There’s no mistaking the hamerkop or its distinctive nest. But the bird’s unusual appearance is easily rivalled by its out-of-the-ordinary behaviour. By Albert and Marietjie Froneman

The hamerkop is an African endemic and the only member of the family Scopidae (one extinct species is known from the fossil record). They are a familiar sight near open shallow water and are widespread across South Africa. Hamerkops are always associated with fresh-water wetlands and rivers.

When feeding, they shuffle and stamp their feet in shallow water to disturb insects, worms, fish, tadpoles and frogs. Using their formidable beak, they swiftly grab prey forced out in this way. The hamerkop’s large bill is well adapted to grabbing slippery aquatic prey. Food is usually swallowed whole. These birds are very agile and have been seen to snatch surfacing tadpoles or fish in flight over the water.

The hamerkop earns its name from the hammer-shaped head. Photo by Albert Froneman

Why is it called a hamerkop?

This wading bird is named after the shape of its head. The crest on the back of its head and curved bill resemble a hammer. The rest of the bird is fairly non-descript brown with slightly darker tail feathers, and thin, black legs. Females look similar to males but are slightly smaller.

Disguised as raptors

In flight, the hamerkop’s wings appear broad and the neck is not pulled back but only slightly curved. Being almost buzzard sized, they are often mistaken for a raptor by birdwatchers – and even by small birds. Their broad winged profile in flight and soaring behaviour are the culprits. Together these make them look just like one of those confusing, difficult-to-identify medium-sized, brown raptors.

Ritualised displays

Hamerkops are not territorial and can aggregate in large groups of up to 20 individuals. Social interactions are usually very noisy, and they often utter their characteristic squeaky, whistling cries. They have a wide range of ritualised displays, including one called false mounting. This involves one or more birds standing on the back of the other(s). When three or four birds are involved, ‘stacking’ would be a more appropriate and descriptive term.

An interesting aspect of hamerkop behaviour is their ritualised displays. One such display involves one or more birds standing on the back of the other(s).  Photo by Marietjie Froneman

Compulsive nest builders

Although the hamerkop breeds throughout the year, the breeding season shows a slight bias towards the dry season. They are solitary, monogamous nesters and they are compulsive nest builders. They may build 3-5 nests per year whether they breed or not.

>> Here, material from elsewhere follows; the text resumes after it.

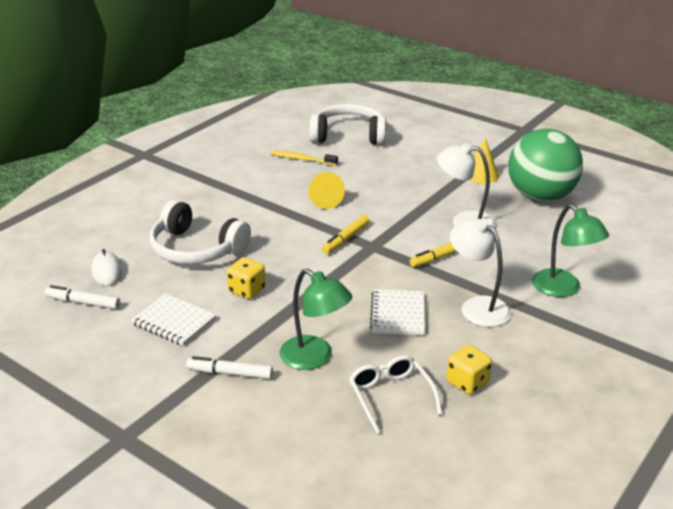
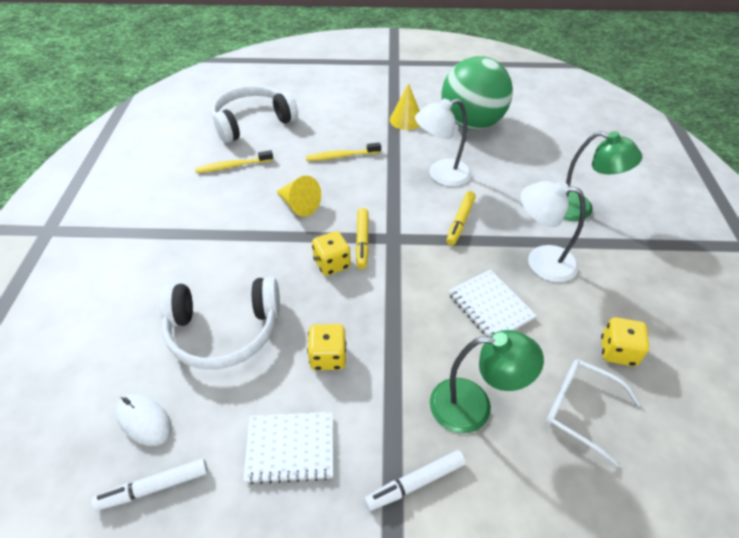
camera: 35 degrees left, 15 degrees up
(308, 243) = (332, 264): none -> yellow dice
(393, 181) = (341, 156): none -> yellow toothbrush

They construct their gigantic nests in trees or on cliffs close to water, using a variety of materials. These vary from sticks and grass to bits of rubbish, leather, old bones and even strips of cloth. Interestingly, the nest is often adorned with unusual articles that range from old clothes and pieces of newspaper to pot fragments, plastic and even tinfoil. They seem to have an affinity for materials in the colour blue.

A hamerkop nest can measure up to 2m in diameter and is a collection of sticks, grass and various scavenged items. Photo by Marietjie Froneman

Home sweet home

The huge nest structure has an entrance hole angled upwards, just big enough for an adult hamerkop to pass though. To enter, the bird has to fly upwards towards the nest with enough speed to close its wings and enter through the entrance like a projectile. Nest structures can measure up to 2m in diameter and 1-2m tall. They usually take up to two months to construct and can weigh up to 50kg. The same nest is often used year after year.

The nest chamber of about 80cm in diameter is mud-lined. Three to nine white eggs are laid but they quickly become mud stained. Incubation is around 30 days and chicks fledge after about 50 days. Young are often left alone for long periods of time when the parents forage. Breeding success is about 30% with the main cause of losses interference by other animals.

The hamerkop in culture

In many African societies the hamerkop is regarded with superstitious awe and ill omen, featuring prominently in folklore. This may be as a result of the the bird’s strange habit of collecting discarded items to decorate the top of their nests. However, in Nigeria, the hamerkop is hunted for traditional medicine. Currently, the bird is classified as least concern by the IUCN Red List of Threatened Species, but deterioration in wetland water quality could pose a risk.

This summer, as you’re travelling around your favourite park, keep an eye open for the hamerkop around water bodies. Don’t forget to look out for their huge and kooky nests.